▸ Request:
Return the records from the first line through the line containing "Page size: 1500x1125.", and leave out the pictures.

▸ Document structure recognition data:
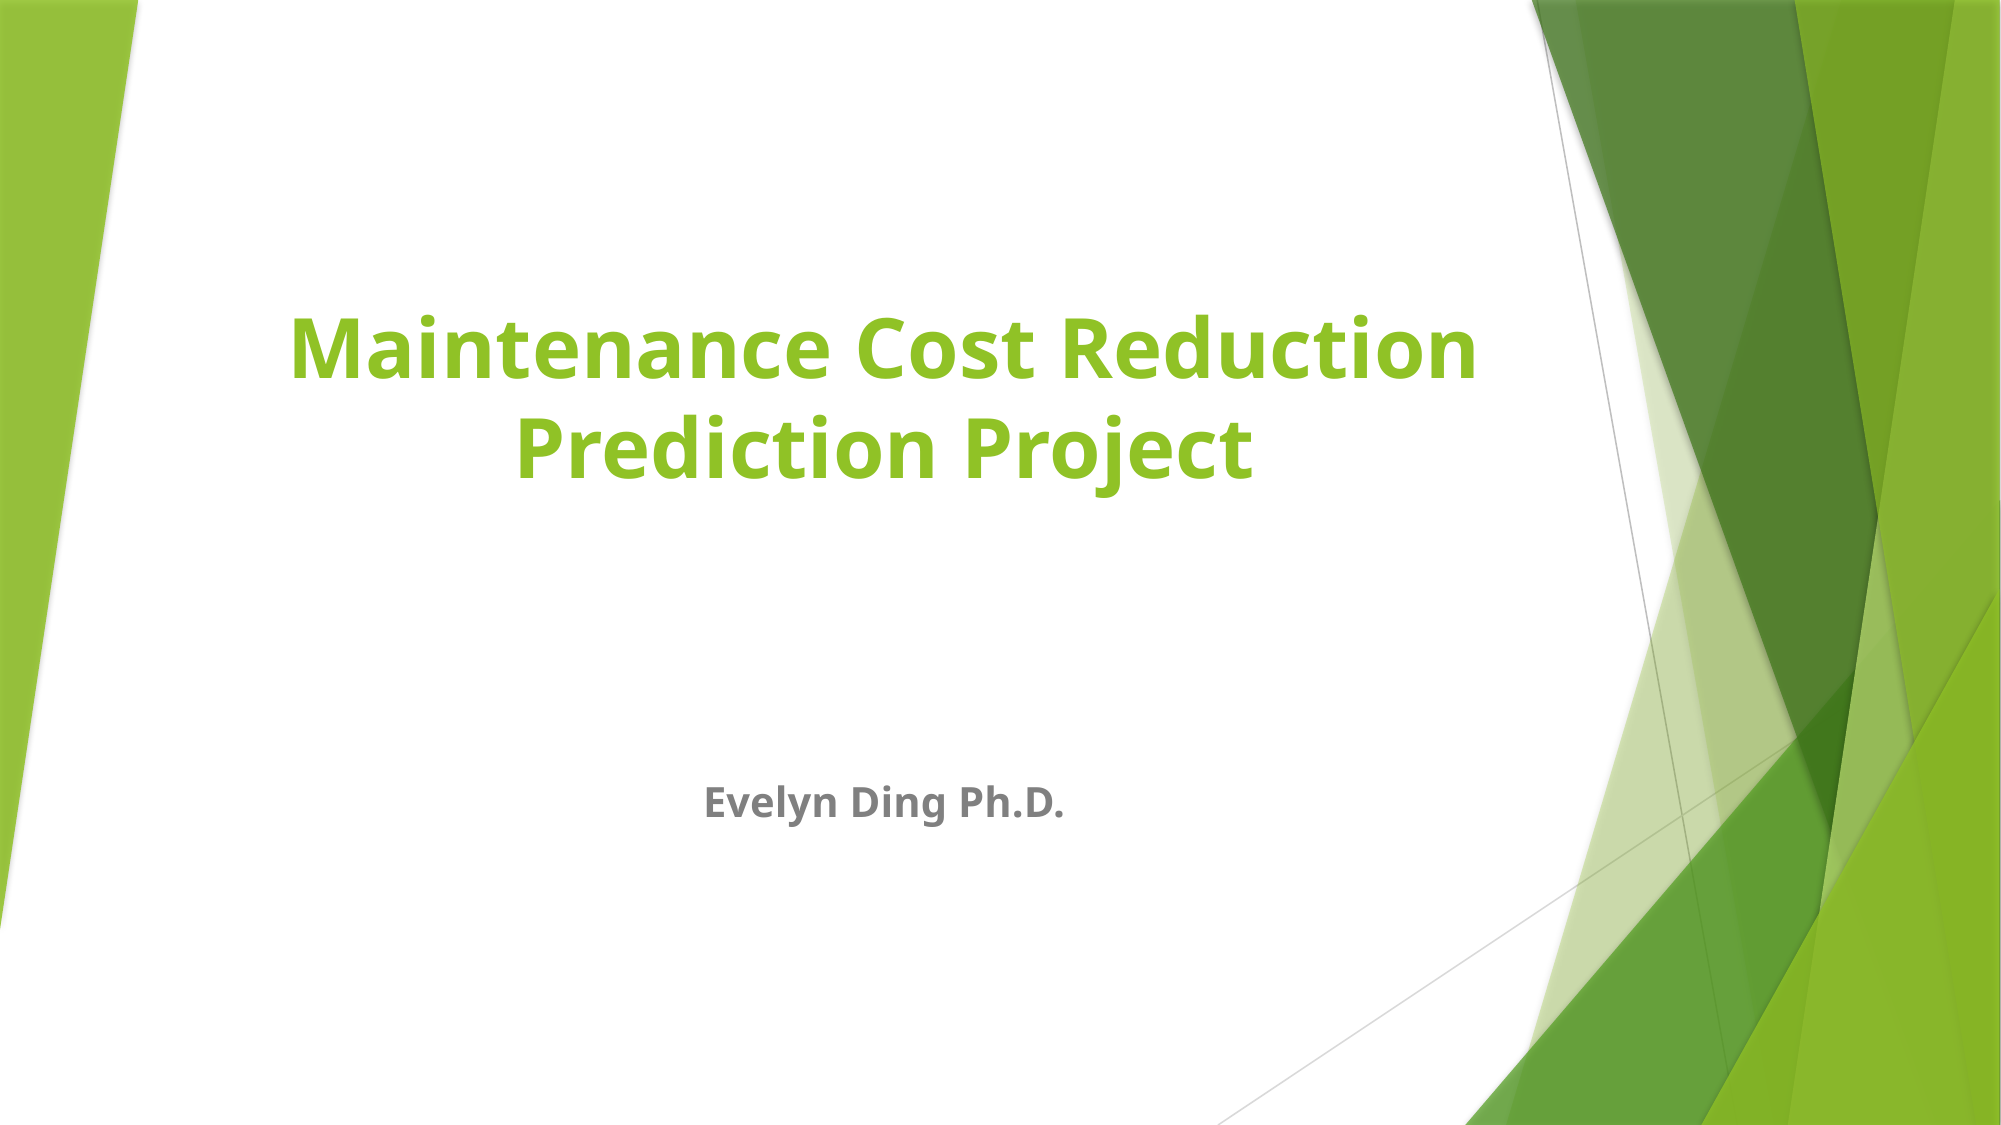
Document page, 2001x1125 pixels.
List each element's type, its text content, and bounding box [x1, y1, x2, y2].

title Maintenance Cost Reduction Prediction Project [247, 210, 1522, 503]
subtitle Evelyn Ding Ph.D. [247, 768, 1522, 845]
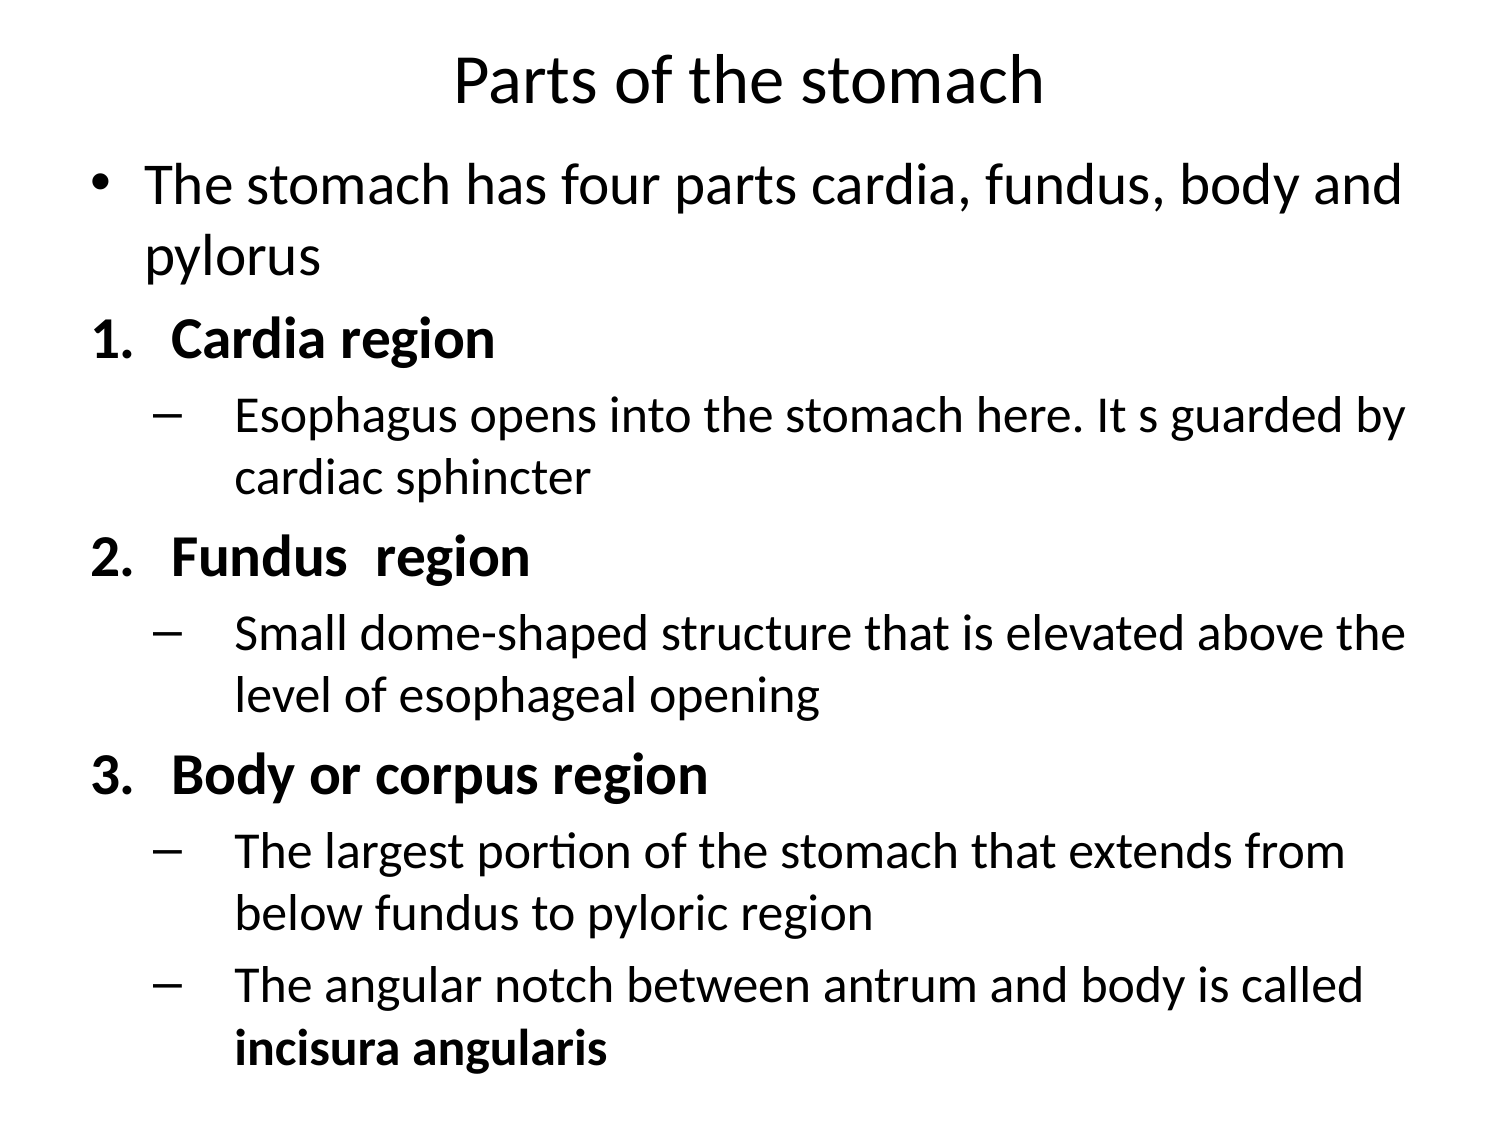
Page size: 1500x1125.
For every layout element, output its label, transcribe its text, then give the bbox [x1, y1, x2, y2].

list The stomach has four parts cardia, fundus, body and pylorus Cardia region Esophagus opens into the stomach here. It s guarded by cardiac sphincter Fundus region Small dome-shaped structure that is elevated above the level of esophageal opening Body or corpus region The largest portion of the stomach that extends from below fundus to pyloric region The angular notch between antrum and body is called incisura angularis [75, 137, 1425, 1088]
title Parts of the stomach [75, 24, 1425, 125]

▸ Your response:
Document page, 2001x1125 pixels.
List each element's type, its text content, and bounding box [x1, y1, x2, y2].

title Maintenance Cost Reduction Prediction Project [247, 210, 1522, 503]
subtitle Evelyn Ding Ph.D. [247, 768, 1522, 845]
Page size: 1500x1125.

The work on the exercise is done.